## Texte
========

Sous un air de gentillesse parfois adolescente et de pure grace, ce volume de Marie annonçait donc une qualité très certaine de force et de nerf. On pouvait, à le parcourir à la légère ou sans l’esprit de critique, n’y voir que le joli groupe des chèvres et de la bergère, mais il y avait le chien de garde incorruptible. J’ai souvent pensé à ce qu’il faut ainsi de force réelle, de force contenue et bien apprise pour atteindre à une grace nette, souple, déliée, à un tour découpé et décisif. M. Brizeux me fournit lui-même l’image en me rappelant, d’après Walter Scott, cette espèce de joute entre Saladin et le roi Richard. Celui-ci, pour donner échantillon de sa vigueur, lève de sa large main son immense épée à double garde dont la lame droite lui allait presque jusqu’à l’épaule, et il pourfend d’un seul coup une grosse barre de fer qui s’est trouvée là sous ses yeux. Mais Saladin, grêle et fin, et faisant déjà le vaincu, n’a pris qu’un coussin de soie rempli de duvet, et demandé à Richard si avec sa grande épée il le pourrait pourfendre : — Non, certainement, répondit le roi ; nulle épée, fût-ce l’Excalibor du roi Arthur, ne pourrait fendre ce qui n’oppose aucune résistance. — Et lui, Saladin, d’un coup habile de son cimeterre qui ressemble à une faucille dorée, a déjà divisé le coussin sans presque faire semblant.

========

## Consigne
D'après le texte, quel objet le roi Richard pourfend-il d'un seul coup pour donner un échantillon de sa vigueur ?

========

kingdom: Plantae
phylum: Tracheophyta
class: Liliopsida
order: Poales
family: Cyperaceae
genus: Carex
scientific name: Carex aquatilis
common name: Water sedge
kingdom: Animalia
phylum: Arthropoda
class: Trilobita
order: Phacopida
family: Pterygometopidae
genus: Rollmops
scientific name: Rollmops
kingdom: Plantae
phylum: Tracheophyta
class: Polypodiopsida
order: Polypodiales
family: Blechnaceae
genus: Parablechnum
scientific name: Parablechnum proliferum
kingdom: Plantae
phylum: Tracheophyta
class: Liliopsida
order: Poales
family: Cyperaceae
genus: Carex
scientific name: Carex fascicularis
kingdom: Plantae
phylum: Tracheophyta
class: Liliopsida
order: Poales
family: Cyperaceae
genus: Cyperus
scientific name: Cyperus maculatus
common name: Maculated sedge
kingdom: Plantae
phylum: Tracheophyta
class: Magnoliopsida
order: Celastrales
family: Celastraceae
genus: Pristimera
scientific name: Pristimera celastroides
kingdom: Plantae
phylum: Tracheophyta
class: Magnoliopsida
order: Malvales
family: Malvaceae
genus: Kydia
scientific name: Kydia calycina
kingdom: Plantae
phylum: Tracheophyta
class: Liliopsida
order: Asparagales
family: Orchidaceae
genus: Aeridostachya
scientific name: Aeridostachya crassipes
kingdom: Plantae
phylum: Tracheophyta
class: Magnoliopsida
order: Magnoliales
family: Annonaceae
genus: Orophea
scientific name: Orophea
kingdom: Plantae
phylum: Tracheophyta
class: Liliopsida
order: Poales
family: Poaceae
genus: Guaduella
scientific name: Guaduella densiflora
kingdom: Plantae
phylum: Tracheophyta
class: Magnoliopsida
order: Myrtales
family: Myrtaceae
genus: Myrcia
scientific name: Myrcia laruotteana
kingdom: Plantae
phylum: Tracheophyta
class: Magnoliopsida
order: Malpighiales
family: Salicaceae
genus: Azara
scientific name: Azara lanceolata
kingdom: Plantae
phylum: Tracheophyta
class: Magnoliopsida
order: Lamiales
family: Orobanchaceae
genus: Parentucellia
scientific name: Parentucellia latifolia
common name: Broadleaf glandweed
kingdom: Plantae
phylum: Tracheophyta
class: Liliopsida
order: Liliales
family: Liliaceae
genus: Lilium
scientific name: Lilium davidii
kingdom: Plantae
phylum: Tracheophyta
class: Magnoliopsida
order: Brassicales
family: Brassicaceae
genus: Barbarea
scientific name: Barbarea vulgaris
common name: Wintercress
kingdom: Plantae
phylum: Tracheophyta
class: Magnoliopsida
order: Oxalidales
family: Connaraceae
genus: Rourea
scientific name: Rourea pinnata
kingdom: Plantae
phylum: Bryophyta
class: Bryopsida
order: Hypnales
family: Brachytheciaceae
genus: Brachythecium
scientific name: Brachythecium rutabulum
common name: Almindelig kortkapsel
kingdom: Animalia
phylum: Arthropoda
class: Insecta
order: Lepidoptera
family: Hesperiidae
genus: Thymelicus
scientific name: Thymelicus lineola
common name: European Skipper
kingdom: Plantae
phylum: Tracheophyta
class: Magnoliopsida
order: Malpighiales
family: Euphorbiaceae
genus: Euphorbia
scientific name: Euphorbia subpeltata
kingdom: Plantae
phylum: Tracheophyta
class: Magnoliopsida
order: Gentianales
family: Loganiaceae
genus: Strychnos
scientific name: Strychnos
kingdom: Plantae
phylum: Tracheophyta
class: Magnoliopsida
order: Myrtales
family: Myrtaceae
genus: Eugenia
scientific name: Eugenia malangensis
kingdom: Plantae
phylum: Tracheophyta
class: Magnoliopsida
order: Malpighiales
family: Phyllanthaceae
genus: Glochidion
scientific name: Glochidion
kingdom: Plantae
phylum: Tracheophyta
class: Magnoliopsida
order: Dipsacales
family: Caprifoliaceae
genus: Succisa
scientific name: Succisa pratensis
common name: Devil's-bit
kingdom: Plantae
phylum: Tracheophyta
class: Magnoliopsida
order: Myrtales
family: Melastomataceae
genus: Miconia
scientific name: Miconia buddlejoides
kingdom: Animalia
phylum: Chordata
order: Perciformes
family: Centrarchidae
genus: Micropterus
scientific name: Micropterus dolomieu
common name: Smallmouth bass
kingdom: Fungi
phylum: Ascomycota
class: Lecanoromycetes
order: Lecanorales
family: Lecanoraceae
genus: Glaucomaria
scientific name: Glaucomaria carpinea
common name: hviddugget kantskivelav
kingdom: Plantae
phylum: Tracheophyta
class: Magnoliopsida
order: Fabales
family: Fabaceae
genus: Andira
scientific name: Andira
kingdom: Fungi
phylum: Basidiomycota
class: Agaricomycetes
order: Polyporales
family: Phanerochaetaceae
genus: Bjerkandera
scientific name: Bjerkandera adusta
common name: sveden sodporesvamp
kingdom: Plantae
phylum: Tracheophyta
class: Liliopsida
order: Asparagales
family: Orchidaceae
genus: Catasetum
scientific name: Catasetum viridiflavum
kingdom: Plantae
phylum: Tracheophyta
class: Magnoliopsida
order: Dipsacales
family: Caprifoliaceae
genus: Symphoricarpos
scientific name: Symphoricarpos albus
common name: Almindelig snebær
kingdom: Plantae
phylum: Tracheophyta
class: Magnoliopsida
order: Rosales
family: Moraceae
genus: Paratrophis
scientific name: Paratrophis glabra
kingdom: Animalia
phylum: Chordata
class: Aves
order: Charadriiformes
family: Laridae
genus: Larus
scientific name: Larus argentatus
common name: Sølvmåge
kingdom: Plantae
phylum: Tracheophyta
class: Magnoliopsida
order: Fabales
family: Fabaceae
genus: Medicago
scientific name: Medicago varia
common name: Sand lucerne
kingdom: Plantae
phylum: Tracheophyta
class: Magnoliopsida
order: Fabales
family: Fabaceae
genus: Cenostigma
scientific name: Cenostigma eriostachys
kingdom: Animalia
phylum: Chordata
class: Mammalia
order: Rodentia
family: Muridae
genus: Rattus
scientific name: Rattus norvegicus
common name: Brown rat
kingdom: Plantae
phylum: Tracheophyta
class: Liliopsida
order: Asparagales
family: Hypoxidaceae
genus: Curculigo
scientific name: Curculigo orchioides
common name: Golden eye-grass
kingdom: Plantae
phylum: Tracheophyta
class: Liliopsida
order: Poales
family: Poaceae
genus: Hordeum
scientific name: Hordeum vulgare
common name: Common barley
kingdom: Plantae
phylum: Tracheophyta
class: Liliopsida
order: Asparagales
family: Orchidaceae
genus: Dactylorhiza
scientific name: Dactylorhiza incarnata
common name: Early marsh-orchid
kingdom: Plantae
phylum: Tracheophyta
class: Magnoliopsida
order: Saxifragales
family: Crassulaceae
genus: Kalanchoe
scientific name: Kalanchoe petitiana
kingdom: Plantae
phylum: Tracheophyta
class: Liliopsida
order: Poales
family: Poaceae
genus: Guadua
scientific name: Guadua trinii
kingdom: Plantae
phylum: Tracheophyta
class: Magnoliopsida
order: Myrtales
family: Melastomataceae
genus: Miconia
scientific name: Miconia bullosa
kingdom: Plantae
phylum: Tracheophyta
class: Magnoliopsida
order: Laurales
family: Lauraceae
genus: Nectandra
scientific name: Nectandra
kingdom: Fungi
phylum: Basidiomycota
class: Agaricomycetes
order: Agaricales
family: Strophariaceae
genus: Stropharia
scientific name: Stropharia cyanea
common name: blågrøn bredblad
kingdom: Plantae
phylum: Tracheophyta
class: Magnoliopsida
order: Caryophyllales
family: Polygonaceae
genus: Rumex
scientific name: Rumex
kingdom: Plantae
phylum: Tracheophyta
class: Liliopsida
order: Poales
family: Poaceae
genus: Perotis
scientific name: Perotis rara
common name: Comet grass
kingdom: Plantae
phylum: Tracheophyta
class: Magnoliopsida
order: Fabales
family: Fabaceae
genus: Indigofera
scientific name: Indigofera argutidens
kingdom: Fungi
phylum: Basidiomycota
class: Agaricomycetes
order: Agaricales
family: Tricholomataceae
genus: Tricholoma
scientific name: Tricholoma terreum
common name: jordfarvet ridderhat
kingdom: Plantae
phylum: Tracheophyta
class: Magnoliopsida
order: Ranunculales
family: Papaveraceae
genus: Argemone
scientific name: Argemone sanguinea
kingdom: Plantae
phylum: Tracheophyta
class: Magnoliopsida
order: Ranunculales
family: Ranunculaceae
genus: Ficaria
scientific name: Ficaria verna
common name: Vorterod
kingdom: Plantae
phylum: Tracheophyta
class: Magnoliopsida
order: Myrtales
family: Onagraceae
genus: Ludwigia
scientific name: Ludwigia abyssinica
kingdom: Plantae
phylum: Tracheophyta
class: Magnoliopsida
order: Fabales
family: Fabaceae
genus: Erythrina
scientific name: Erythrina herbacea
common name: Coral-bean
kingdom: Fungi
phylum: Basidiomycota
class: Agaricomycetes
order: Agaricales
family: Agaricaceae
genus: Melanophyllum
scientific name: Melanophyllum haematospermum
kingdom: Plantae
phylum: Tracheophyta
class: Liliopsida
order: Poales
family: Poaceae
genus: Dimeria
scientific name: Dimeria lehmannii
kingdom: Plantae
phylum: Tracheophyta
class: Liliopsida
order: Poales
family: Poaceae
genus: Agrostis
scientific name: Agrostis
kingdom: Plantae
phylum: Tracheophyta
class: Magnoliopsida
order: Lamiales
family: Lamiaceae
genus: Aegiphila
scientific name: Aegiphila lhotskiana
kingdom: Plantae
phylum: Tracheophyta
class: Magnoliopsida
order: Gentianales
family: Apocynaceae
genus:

========

## Corrigé
Une grosse barre de fer.